**Problem details**.
Every line in the data below from the one containing "X6495Y-2577D03*" down to the one containing "X7931Y-1336D03*", both included, must be retyped exactly; no other line is to appear.

[[ Data for this task open ]]

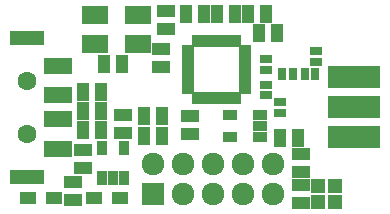
<source format=gts>
G04 (created by PCBNEW (2013-07-07 BZR 4022)-stable) date 2015/9/10 11:53:31*
%MOIN*%
G04 Gerber Fmt 3.4, Leading zero omitted, Abs format*
%FSLAX34Y34*%
G01*
G70*
G90*
G04 APERTURE LIST*
%ADD10C,0.00590551*%
%ADD11R,0.060748X0.040748*%
%ADD12R,0.040748X0.060748*%
%ADD13R,0.175748X0.075748*%
%ADD14R,0.090548X0.059048*%
%ADD15R,0.039348X0.025548*%
%ADD16R,0.025548X0.039348*%
%ADD17R,0.035748X0.045748*%
%ADD18R,0.045748X0.035748*%
%ADD19R,0.075748X0.075748*%
%ADD20C,0.075748*%
%ADD21R,0.055148X0.039348*%
%ADD22R,0.047148X0.047148*%
%ADD23R,0.092548X0.055948*%
%ADD24R,0.118148X0.047248*%
%ADD25C,0.062948*%
%ADD26R,0.039348X0.031448*%
%ADD27R,0.031448X0.039348*%
G04 APERTURE END LIST*
G54D10*
G54D11*
X10236Y-5694D03*
X10236Y-5094D03*
X10236Y-6717D03*
X10236Y-6117D03*
G54D12*
X5615Y-3819D03*
X5015Y-3819D03*
X8480Y-433D03*
X9080Y-433D03*
X5615Y-4488D03*
X5015Y-4488D03*
X3568Y-3031D03*
X2968Y-3031D03*
X3568Y-3661D03*
X2968Y-3661D03*
G54D11*
X2638Y-6039D03*
X2638Y-6639D03*
G54D13*
X12028Y-3543D03*
X12028Y-2543D03*
X12028Y-4543D03*
G54D14*
X3385Y-453D03*
X4803Y-453D03*
X3385Y-1437D03*
X4803Y-1437D03*
G54D15*
X6495Y-1593D03*
X6495Y-1790D03*
X6495Y-1987D03*
X6495Y-2184D03*
X6495Y-2380D03*
X6495Y-2577D03*
X6495Y-2774D03*
X6495Y-2971D03*
G54D16*
X7537Y-3227D03*
X7733Y-3227D03*
X7930Y-3227D03*
X8127Y-3227D03*
X6750Y-3227D03*
X6947Y-3227D03*
X7144Y-3227D03*
X7340Y-3227D03*
G54D15*
X8383Y-2969D03*
X8384Y-2772D03*
X8384Y-2576D03*
X8384Y-2379D03*
X8384Y-2182D03*
X8384Y-1985D03*
X8384Y-1788D03*
X8384Y-1591D03*
G54D16*
X8128Y-1336D03*
X7931Y-1336D03*
X7734Y-1336D03*
X7538Y-1336D03*
X7341Y-1336D03*
X7144Y-1336D03*
X6947Y-1336D03*
X6750Y-1336D03*
G54D17*
X3601Y-5894D03*
X4351Y-5894D03*
X3601Y-4894D03*
X3976Y-5894D03*
X4351Y-4894D03*
G54D18*
X8886Y-4548D03*
X8886Y-3798D03*
X7886Y-4548D03*
X8886Y-4173D03*
X7886Y-3798D03*
G54D11*
X2992Y-5576D03*
X2992Y-4976D03*
X4331Y-4394D03*
X4331Y-3794D03*
G54D12*
X3568Y-4291D03*
X2968Y-4291D03*
G54D19*
X5323Y-6445D03*
G54D20*
X5323Y-5445D03*
X6323Y-6445D03*
X6323Y-5445D03*
X7323Y-6445D03*
X7323Y-5445D03*
X8323Y-6445D03*
X8323Y-5445D03*
X9323Y-6445D03*
X9323Y-5445D03*
G54D12*
X7456Y-433D03*
X8056Y-433D03*
X7032Y-433D03*
X6432Y-433D03*
X3676Y-2087D03*
X4276Y-2087D03*
G54D11*
X5748Y-330D03*
X5748Y-930D03*
X5591Y-1590D03*
X5591Y-2190D03*
X6535Y-3834D03*
X6535Y-4434D03*
G54D12*
X8834Y-1063D03*
X9434Y-1063D03*
G54D21*
X2008Y-6575D03*
X1142Y-6575D03*
X3347Y-6575D03*
X4213Y-6575D03*
G54D22*
X10807Y-6181D03*
X11397Y-6181D03*
X10807Y-6693D03*
X11397Y-6693D03*
G54D23*
X2165Y-3149D03*
X2165Y-3937D03*
X2165Y-2165D03*
X2165Y-4921D03*
G54D24*
X1132Y-1232D03*
X1117Y-5854D03*
G54D25*
X1132Y-2657D03*
X1132Y-4429D03*
G54D26*
X9547Y-3366D03*
X9547Y-3720D03*
G54D27*
X10728Y-2441D03*
X10374Y-2441D03*
G54D26*
X10748Y-2027D03*
X10748Y-1673D03*
X9094Y-1949D03*
X9094Y-2303D03*
G54D27*
X9980Y-2441D03*
X9626Y-2441D03*
G54D26*
X9094Y-3149D03*
X9094Y-2795D03*
G54D12*
X9543Y-4567D03*
X10143Y-4567D03*
M02*

</source>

[[ Data for this task closed ]]

**Completed task**.
X6495Y-2577D03*
X6495Y-2774D03*
X6495Y-2971D03*
G54D16*
X7537Y-3227D03*
X7733Y-3227D03*
X7930Y-3227D03*
X8127Y-3227D03*
X6750Y-3227D03*
X6947Y-3227D03*
X7144Y-3227D03*
X7340Y-3227D03*
G54D15*
X8383Y-2969D03*
X8384Y-2772D03*
X8384Y-2576D03*
X8384Y-2379D03*
X8384Y-2182D03*
X8384Y-1985D03*
X8384Y-1788D03*
X8384Y-1591D03*
G54D16*
X8128Y-1336D03*
X7931Y-1336D03*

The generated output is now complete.